ASSIGNMENT: Say how many lines in this listing include the word "diaminobenzidine", with no other words in the reply.

►

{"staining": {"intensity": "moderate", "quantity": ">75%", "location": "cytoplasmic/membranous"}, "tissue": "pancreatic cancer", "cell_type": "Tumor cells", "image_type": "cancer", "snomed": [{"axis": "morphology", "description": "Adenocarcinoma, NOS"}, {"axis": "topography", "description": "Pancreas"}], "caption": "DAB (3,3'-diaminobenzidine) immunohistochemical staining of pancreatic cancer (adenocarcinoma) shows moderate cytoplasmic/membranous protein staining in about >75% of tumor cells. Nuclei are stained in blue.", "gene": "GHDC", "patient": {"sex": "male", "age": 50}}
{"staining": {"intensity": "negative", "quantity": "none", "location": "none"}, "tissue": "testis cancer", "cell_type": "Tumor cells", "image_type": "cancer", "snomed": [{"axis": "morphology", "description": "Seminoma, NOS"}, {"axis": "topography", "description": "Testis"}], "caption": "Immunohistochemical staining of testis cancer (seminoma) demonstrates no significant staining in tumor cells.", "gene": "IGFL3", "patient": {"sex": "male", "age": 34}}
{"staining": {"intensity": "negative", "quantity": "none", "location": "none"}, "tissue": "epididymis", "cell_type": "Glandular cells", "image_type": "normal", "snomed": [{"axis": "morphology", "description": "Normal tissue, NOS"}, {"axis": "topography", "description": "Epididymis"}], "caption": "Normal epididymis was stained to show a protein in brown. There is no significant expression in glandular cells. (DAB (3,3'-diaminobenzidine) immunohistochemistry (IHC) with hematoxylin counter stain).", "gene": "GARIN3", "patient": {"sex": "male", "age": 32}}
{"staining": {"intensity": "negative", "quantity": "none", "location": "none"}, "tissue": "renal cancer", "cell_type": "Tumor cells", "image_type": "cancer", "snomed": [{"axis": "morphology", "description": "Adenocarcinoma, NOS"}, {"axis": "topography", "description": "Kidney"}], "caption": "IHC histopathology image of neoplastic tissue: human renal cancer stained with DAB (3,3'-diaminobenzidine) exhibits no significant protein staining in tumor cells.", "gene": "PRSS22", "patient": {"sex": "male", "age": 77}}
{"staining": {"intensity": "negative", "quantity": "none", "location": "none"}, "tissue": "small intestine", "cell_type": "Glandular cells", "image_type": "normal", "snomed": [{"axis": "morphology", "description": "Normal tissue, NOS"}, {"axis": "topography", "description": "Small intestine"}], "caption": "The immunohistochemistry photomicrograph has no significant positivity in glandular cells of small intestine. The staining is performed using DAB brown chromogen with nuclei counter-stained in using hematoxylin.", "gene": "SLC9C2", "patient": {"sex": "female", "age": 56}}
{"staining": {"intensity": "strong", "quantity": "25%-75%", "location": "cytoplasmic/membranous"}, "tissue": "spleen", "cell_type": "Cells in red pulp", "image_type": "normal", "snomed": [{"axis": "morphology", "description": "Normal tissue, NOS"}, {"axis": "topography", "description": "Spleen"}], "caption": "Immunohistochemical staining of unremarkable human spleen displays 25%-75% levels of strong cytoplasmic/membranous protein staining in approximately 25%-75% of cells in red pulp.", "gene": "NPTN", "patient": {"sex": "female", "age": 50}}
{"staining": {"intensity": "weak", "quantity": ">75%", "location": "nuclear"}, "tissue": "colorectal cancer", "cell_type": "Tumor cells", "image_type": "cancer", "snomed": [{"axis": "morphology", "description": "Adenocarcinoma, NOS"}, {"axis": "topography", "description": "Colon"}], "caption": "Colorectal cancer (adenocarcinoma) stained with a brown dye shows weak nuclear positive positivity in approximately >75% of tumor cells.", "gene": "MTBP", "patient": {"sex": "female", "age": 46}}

◄

ANSWER TO THIS EXERCISE: 3